The African Democratic Congress has trained its fire on the Tinubu administration over the graduation of 744 former insurgents from a government de-radicalisation program, calling the policy a display of confusion dressed up as strategy and a signal to victims that the cost of terror can be negotiated.

In a statement by its national publicity secretary, Bolaji Abdullahi, the ADC described the move as “a dangerous failure of judgment,” saying the government was prioritizing rehabilitation over accountability in ways that could expose already traumatized communities to renewed violence.

“What Nigerians are witnessing is not a coherent security strategy. It is, at best, confusion dressed up as policy; at worst, a dangerous policy of political appeasement,” Abdullahi said.

Framing insurgents as prodigal sons

The ADC took particular aim at the rhetorical choices made by government officials when discussing the former fighters, pushing back on what it called a pattern of portraying insurgents as “brothers” or “prodigal sons” in need of a second chance.

“Terrorism is not a family dispute. It is not a moral metaphor,” Abdullahi said, arguing that such framing weakens the seriousness of the threat and sends the wrong signal to both victims and potential future recruits.

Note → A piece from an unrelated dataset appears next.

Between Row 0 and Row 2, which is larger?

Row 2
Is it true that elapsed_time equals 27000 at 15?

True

The party said Nigerians had been given no meaningful transparency on who was investigated, who was prosecuted or on what basis individuals were deemed safe for return to civilian life.

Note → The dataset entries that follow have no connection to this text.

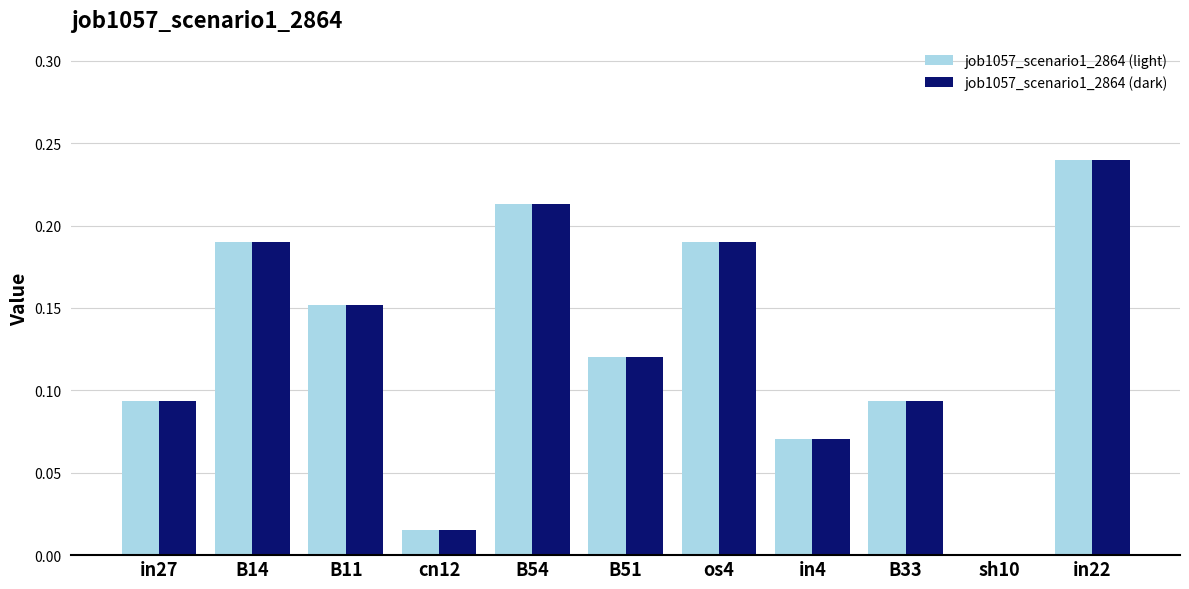

At which category is the sum across all series the highest?

in22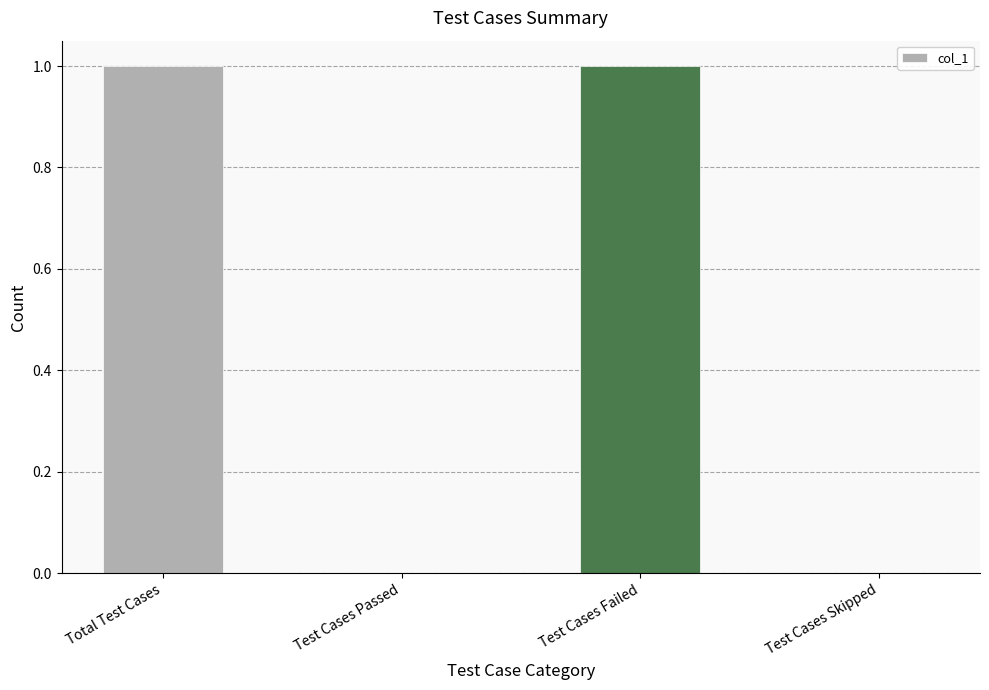

Are the bars grouped side by side (vs. stacked)?

No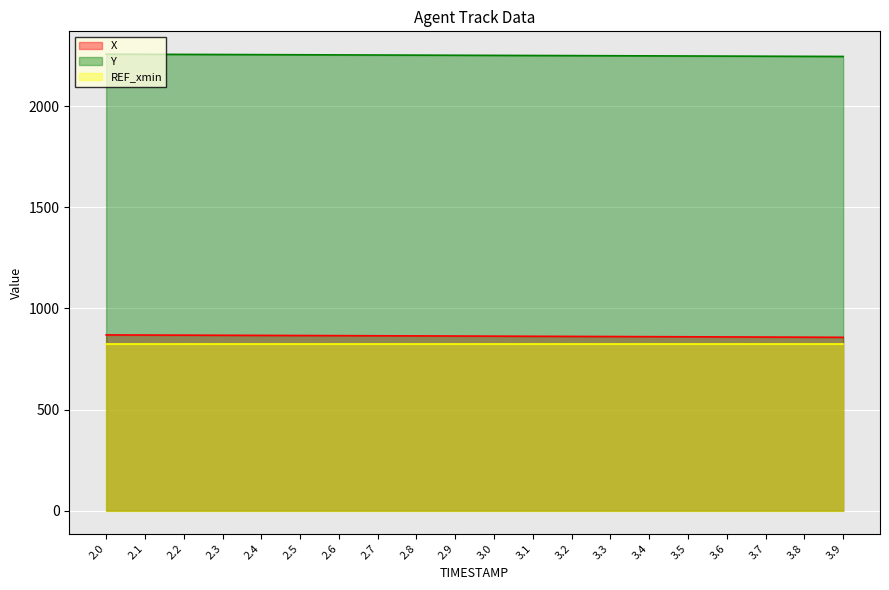

True or false: X has a value of 270.2 at 3.5.

False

“Nigerians do not know who has been investigated, who has been prosecuted, or on what basis individuals are deemed safe,” Abdullahi said. “Reintegration without justice is not reconciliation; it is injustice.”

What the government says

Chief of Defence Staff Gen. Olufemi Oluyede, speaking at the graduation ceremony in Gombe, maintained that the program is not an amnesty but a structured effort to reduce violence and cut off extremist recruitment pipelines.

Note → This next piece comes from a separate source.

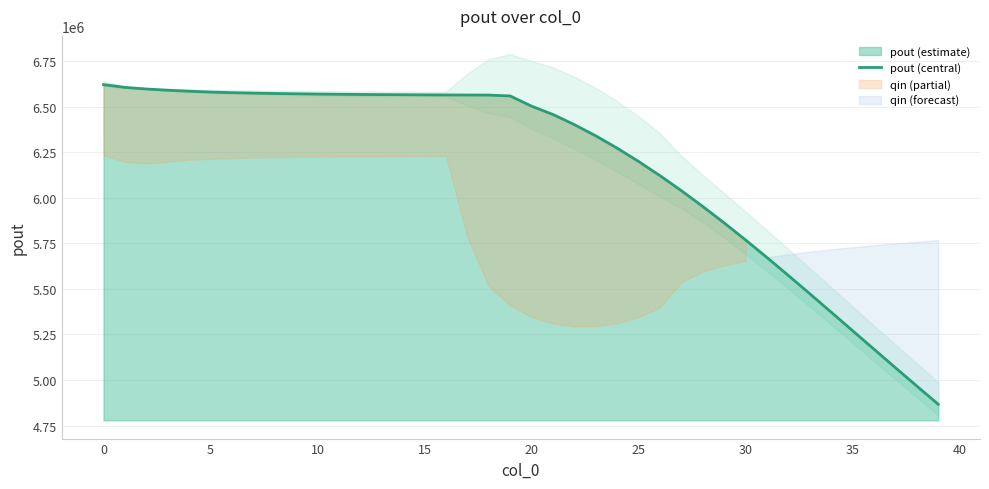

What is the minimum value shown in the chart?

4866816.2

“This is not a reward for wrongdoing. It is a deliberate strategy to ensure long-term national stability,” he said.

The coordinator of Operation Safe Corridor, Brig. Gen. Yusuf Ali, dismissed claims that former fighters were being absorbed into the military, attributing public alarm to misinformation.

Military authorities said participants completed months of psychological counseling, vocational training, religious reorientation and civic education before being cleared for reintegration.

Of the 744 graduates, 597 came from Borno State, with the remainder spread across Yobe, Adamawa, Kano, Bauchi and other states. Eight foreign nationals from Chad, Cameroon, Burkina Faso and Niger Republic were also among the cohort.

Victims sidelined, ADC warns

The ADC said the policy sidelines the people who suffered most. Many victims of the insurgency remain displaced, have lost family members or had their livelihoods destroyed, and the party argued that forcing communities to accept former fighters without consultation or security guarantees could deepen distrust and reopen wounds in regions still healing from years of violence.

“Terrorism is an existential threat to the Nigerian state,” the party said, insisting that any response must prioritize justice, victim rights and community safety over what it called “sentiment-driven policies.”

The ADC’s statement adds a formal political dimension to a backlash that has already drawn condemnation from retired military officers, lawyers, community leaders and ordinary Nigerians, many of whom have called the program legally dubious, morally wrong and strategically reckless given the current security climate in the Northeast.